Otimizar gastos e absorver aumento de preços repassados pelas indústrias são algumas das principais estratégias do setor de atacadistas e distribuidores do Ceará para lidar com o atual momento de recessão econômica. Neste ano, os empresários do ramo estão tendo que lidar com altos reajustes de fornecedores e, muitas vezes, veem-se na obrigação de absorvê-los, pois sabem que repassá-los ao consumidor poderia acarretar em baixas ainda maiores nas vendas.

"Os preços (repassados pela indústria) vêm aumentando, muitas vezes acima da inflação. Isso vem acontecendo, principalmente, nos últimos seis meses.
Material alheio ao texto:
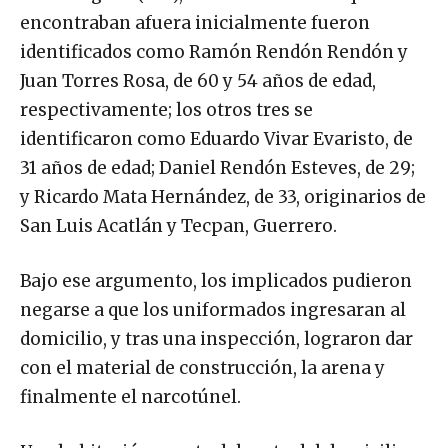
encontraban afuera inicialmente fueron
identificados como Ramón Rendón Rendón y
Juan Torres Rosa, de 60 y 54 años de edad,
respectivamente; los otros tres se
identificaron como Eduardo Vivar Evaristo, de
31 años de edad; Daniel Rendón Esteves, de 29;
y Ricardo Mata Hernández, de 33, originarios de
San Luis Acatlán y Tecpan, Guerrero.
Bajo ese argumento, los implicados pudieron
negarse a que los uniformados ingresaran al
domicilio, y tras una inspección, lograron dar
con el material de construcción, la arena y
finalmente el narcotúnel.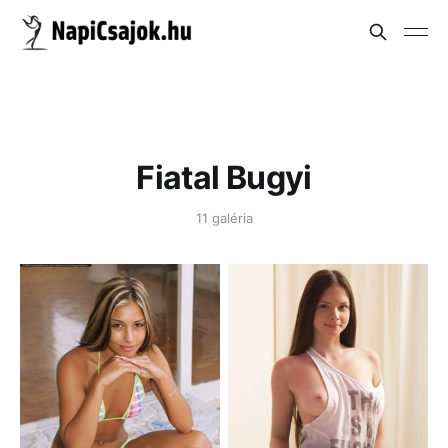
Fiatal Bugyi
11 galéria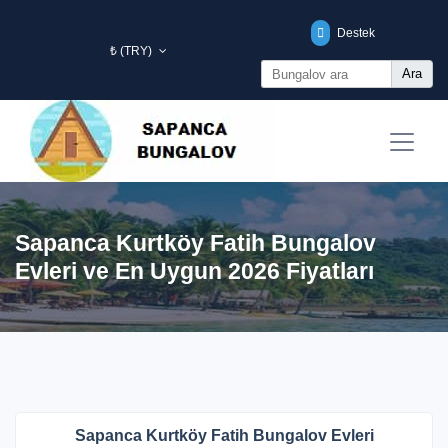
Destek
₺ (TRY)
Ara
Sapanca Kurtköy Fatih Bungalov
Evleri ve En Uygun 2026 Fiyatları
Sapanca Kurtköy Fatih Bungalov Evleri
Todos os segmentos de produtos estão sendo afetados", afirma o presidente da Associação Cearense dos Atacadistas e Distribuidores de Produtos Industrializados (Acad), Jocélio Parente.
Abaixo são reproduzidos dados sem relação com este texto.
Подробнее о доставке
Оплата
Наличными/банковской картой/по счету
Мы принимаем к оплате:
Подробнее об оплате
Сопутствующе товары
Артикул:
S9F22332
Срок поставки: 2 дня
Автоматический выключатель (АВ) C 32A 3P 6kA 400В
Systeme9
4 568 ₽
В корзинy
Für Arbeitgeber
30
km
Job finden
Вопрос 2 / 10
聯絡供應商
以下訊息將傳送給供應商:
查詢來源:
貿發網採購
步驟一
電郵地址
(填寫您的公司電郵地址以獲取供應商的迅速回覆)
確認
O representante do setor afirma que a estratégia de negociar menores preços com os fornecedores nem sempre há êxito. "Nós sabemos que esse é um momento de alta de preços para todos os setores", defende.
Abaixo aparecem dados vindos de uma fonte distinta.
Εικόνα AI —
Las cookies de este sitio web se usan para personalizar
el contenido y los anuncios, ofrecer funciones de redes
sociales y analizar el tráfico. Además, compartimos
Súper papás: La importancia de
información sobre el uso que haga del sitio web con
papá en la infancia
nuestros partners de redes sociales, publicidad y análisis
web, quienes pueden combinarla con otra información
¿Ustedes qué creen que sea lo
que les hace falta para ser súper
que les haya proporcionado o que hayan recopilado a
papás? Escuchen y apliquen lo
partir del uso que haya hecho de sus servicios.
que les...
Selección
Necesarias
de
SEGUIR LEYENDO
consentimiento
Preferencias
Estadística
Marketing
Outra estratégia é o trabalho em equipe com o intuito de conseguir benefícios que melhorem o aproveitamento dos gastos dos 130 associados. Uma parceria entre a operadora de seguros Pamcary e a Associação Brasileira de Atacadistas e Distribuidores de Produtos Industrializados (Abad) fornece seguros e serviços a preços mais competitivos.

Além disso, a Acad realizou ontem, às 12h, o Primeiro Almoço de Negócios da Acad no auditório Francisco de Assis Barreto de Sousa, em Fortaleza. No encontro, os participantes assistiram a uma apresentação do Consultor Raul Caminha com soluções em logística, setor vital para oferecer produtos de qualidade aos clientes e estimular o crescimento das empresas.

"A gente vem desenvolvendo um trabalho de parceiros em busca de soluções para os associados com a Pamcary e a TRK Seguros. São soluções baseadas em seguros, relacionadas a cargas, móveis e seguros patrimoniais, fazendo com que a gente entenda melhor como eles funcionam para que possamos fechar bons negócios. Uma dos aspectos é na gestão de riscos, trabalhando muito com a prevenção, apresentando algumas ferramentas que podem ser implementadas", defende o presidente da Acad.

Queda

Ele prevê que o primeiro semestre do ano feche com queda nas comercializações do setor no Ceará frente a igual período do ano passado, embora ainda não saiba precisar de quanto será o decréscimo.

Dados do Ranking Abad/Nielsen 2015-Ano Base 2014, o setor de atacadistas e distribuidores no Ceará alcançou crescimento nominal (que desconsidera os efeitos da inflação) de 14,1% no ano passado face a 2013.